Рассмотрим с этой позиции крупнейшие индустриальные анклавы: Центрально-промышленный район, Петербург, Донецкий бассейн и др. С промышленным центром, группирующимся вокруг Москвы, ситуация понятная. Так, в Нижегородской губернии главным поставщиком рабочих рук на крупные предприятия являлись коренные, исконно русские представители крестьянского сословия. В номерных книгах Сормовских заводов за 1904–1905 годы учтено свыше 10 тыс. человек, из которых почти половина родом из близлежащих уездов, а другая половина распределялась между Владимирской, Костромской, Симбирской губерниями.

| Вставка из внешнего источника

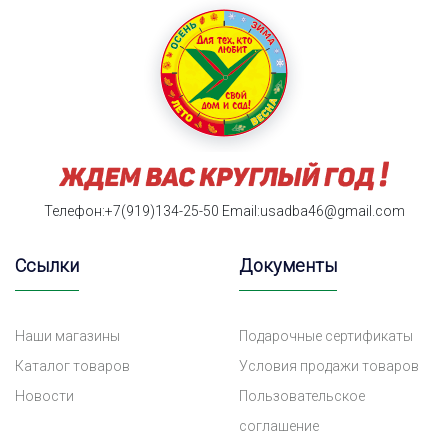
Телефон:+7(919)134-25-50
Email:usadba46@gmail.com
Ссылки
Документы
Наши магазины
Подарочные сертификаты
Каталог товаров
Условия продажи товаров
Новости
Пользовательское
соглашение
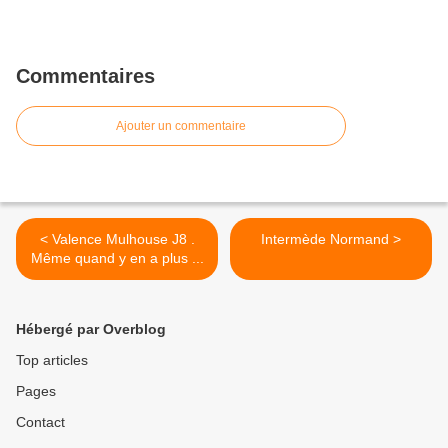
Commentaires
Ajouter un commentaire
< Valence Mulhouse J8 .
Intermède Normand >
Même quand y en a plus ...
Hébergé par Overblog
Top articles
Pages
Contact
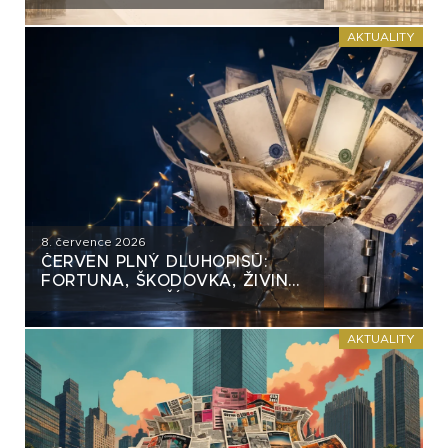
AKTUALITY
8. července 2026
ČERVEN PLNÝ DLUHOPISŮ:
FORTUNA, ŠKODOVKA, ŽIVINA
A MNOHO DALŠÍCH
AKTUALITY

Весьма интересен такой факт: среди этих учтенных рабочих практически не представлены земледельческие районы страны: из Тамбовской губернии насчитывалось только 99 работников, Новгородской – 85, Смоленской – 26[150]. На Сормовских заводах числилось более 1000 выходцев из мещан, которые также в подавляющем большинстве были из Нижнего Новгорода или соседних промышленных губерний[151]. Другие сословия давали всего лишь 280 работников (дети военных, мелких чиновников, священнослужителей низшего ранга). С увеличением к 1909 году общей численности рабочих до 29 тыс. человек региональные источники рабочей силы остались практически те же[152]. Появление на заводах представителей нерусских национальностей в ту пору воспринималось как исключение, и трудились они, как правило, на вспомогательных работах. В 1900 году около 200 татар из Казанской губернии поступили на предприятие, но спустя несколько недель бросили работу, сославшись на тяжелые условия[153]. Русское население традиционно лучше адаптировалось к производственным тяготам. Напомним, что и бурлаками, обслуживавшими речной трафик на Волге, были также приволжские русские крестьяне, тогда как татары, чуваши, мордва и др. нанимались на эту тяжелейшую работу лишь изредка[154].